Where a question would be appropriate to a given respondent, but an answer is not recorded, then such ‘item non-response’ may be a more serious issue. Most researchers are inclined just to accept that there will be item non-response for some of the variables and will simply exclude them from the analysis. This is fine when the number of cases entered into the data matrix is large or at least sufficient for the kinds of analyses that are required. However, there is always the danger that this approach may reduce the number of cases used in a particular analysis to such an extent that meaningful analysis is not possible. Many techniques have been suggested in the literature for ways of dealing with this situation, most of which involve filling the gaps caused by missing values by finding a replacement value.

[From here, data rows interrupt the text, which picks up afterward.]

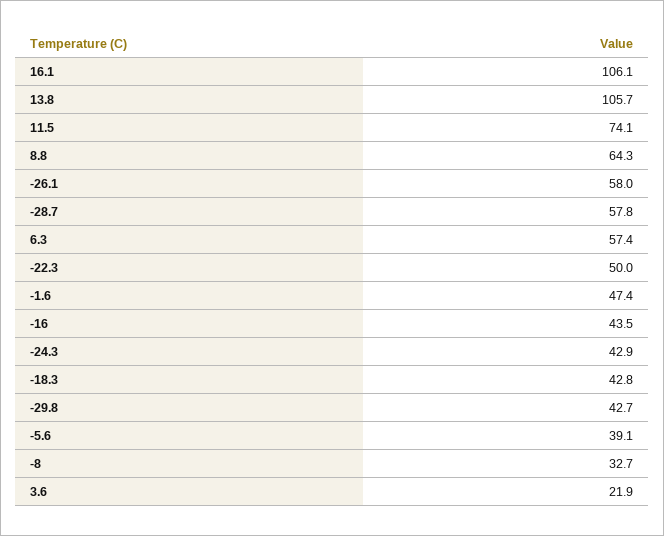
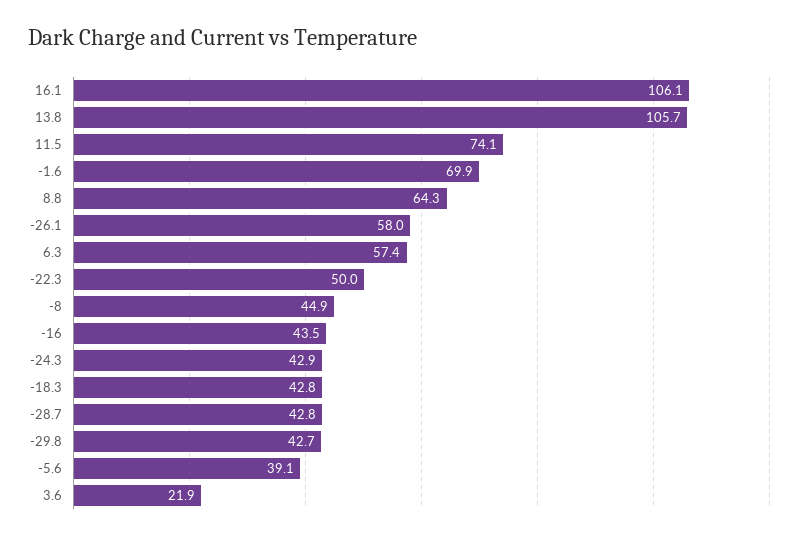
  {
    "16.1": 106.1,
    "13.8": 105.7,
    "11.5": 74.1,
    "8.8": 64.3,
    "-26.1": 58,
-   "-28.7": 57.8,
+   "-28.7": 42.8,
    "6.3": 57.4,
    "-22.3": 50,
-   "-1.6": 47.4,
+   "-1.6": 69.9,
    "-16": 43.5,
    "-24.3": 42.9,
    "-18.3": 42.8,
    "-29.8": 42.7,
    "-5.6": 39.1,
-   "-8": 32.7,
+   "-8": 44.9,
    "3.6": 21.9
  }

Most of the techniques assume, however, that question items not responded to are done so at random, but it is quite possible that certain types or categories of people are not responding. Furthermore, when the amount of item non-response is small – less than about 5 per cent – then applying any of the methods is unlikely to make any significant difference to the interpretation of the data. Ideally, of course, researchers should, in reporting their findings, communicate the nature and amount of item non-response in the dataset and describe the procedures used to remedy or cope with it.
Open IBM SPSS on whatever system you are using and enter the nine key variables for the first 12 cases for the alcohol marketing dataset that are illustrated in the next chapter in Figure 3.1. The procedures for doing so are explained in Box 2.1.

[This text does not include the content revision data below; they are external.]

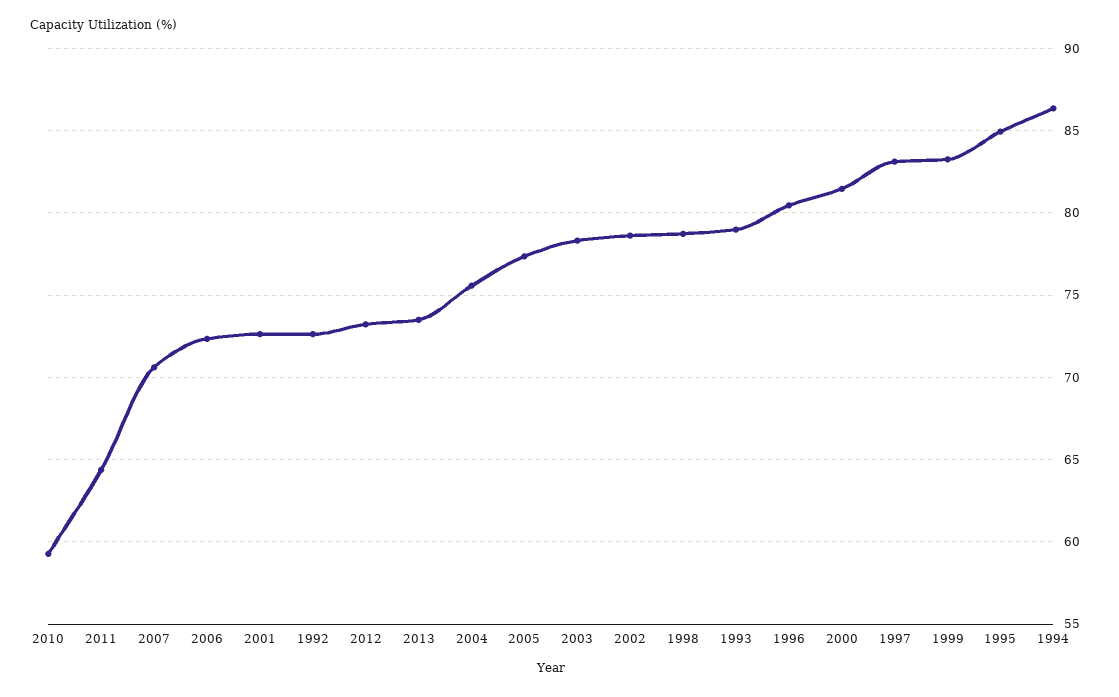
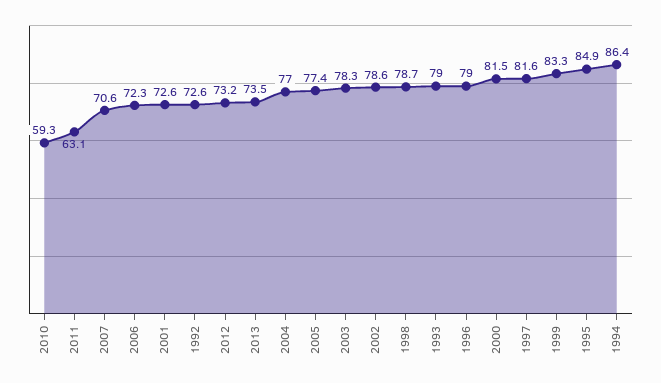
  {
    "2010": 59.3,
-   "2011": 64.5,
+   "2011": 63.1,
    "2007": 70.6,
    "2006": 72.3,
    "2001": 72.6,
    "1992": 72.6,
    "2012": 73.2,
    "2013": 73.5,
-   "2004": 75.5,
+   "2004": 77,
    "2005": 77.4,
    "2003": 78.3,
    "2002": 78.6,
    "1998": 78.7,
    "1993": 79,
-   "1996": 80.5,
+   "1996": 79,
    "2000": 81.5,
-   "1997": 83,
+   "1997": 81.6,
    "1999": 83.3,
    "1995": 84.9,
    "1994": 86.4
  }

This is just an exercise in entering data into SPSS. It is best to begin by naming your variables and entering labels as appropriate. Select Variable View and follow the instructions in Box 2.1. Notice that there are several missing values for Initiation. This is because those who say they have never had a proper alcoholic drink will not have an age at which they first had such a drink. They should have been coded as 0 under Drinkstatus.
Figure 2.10 shows the total scores for the importance of well-known brands in choosing products. Try creating class intervals in various different ways using SPSS. The procedures for doing so are explained in Boxes 2.2 and 2.3.
First, you need to decide how many intervals you want. To create two intervals, for example, then, from the Cumulative Percent column in Figure 2.10, you can see that nearly half had total scores of up to 26 and the rest 27 or more. To create more intervals it is usually preferable to make them as equal in size as possible, for example 0–9, 10–19, 20–29, 30–39, 40–45. These are not exactly equal, but you could have intervals of 9 rather than 10.
Access the full alcohol marketing dataset (available at https://study.sagepub.com/kent). Total importance of brands has already been created under Totbrand. Select Transform then Recode into Different Variables. Scroll down to Total importance of brands and move across to the Input Variable box. Now follow the instructions in Boxes 2.2 and 2.3.
Go to the website www.surveyresearch.weebly.com. Here you will find lots of interesting information about social surveys created by John Hall, previously Senior Research Fellow at the UK Social Science Research Council (1970–6) and Principal Lecturer in Sociology and Unit Director at the Survey Research Unit, Polytechnic of North London (1976–92).
Download the Trinians dataset. To do this, select Survey Unit, Social Science Research Council, then Surveys by SSRC Survey Unit and then the ‘Trinians’ survey. Read the background to the survey, download the article in Folio and the questionnaire. Finally download and save the dataset from trinians.sav. Not all the questions in the questionnaire appear as variables and they are not all in the same order as in the questionnaire, but the question numbers are clearly marked. Check out the values being used from the Values column. Under Measure, they are all indicated as Scale. This is the default if researchers do not change any of these. Go down the variables and change to Ordinal or Nominal as appropriate (left click on Scale and the other two options will appear).
The variables that should be changed to Nominal are:
The items in Q14
The variables that should be changed to Ordinal are:
The items in Q11
Approval of political protest methods
The rest are Scale (discrete or continuous metric in the terminology used in this text). Month of birth is not entirely equal interval, but can still be measured in terms of number of days. Q33 is a semantic differential and has been treated as metric.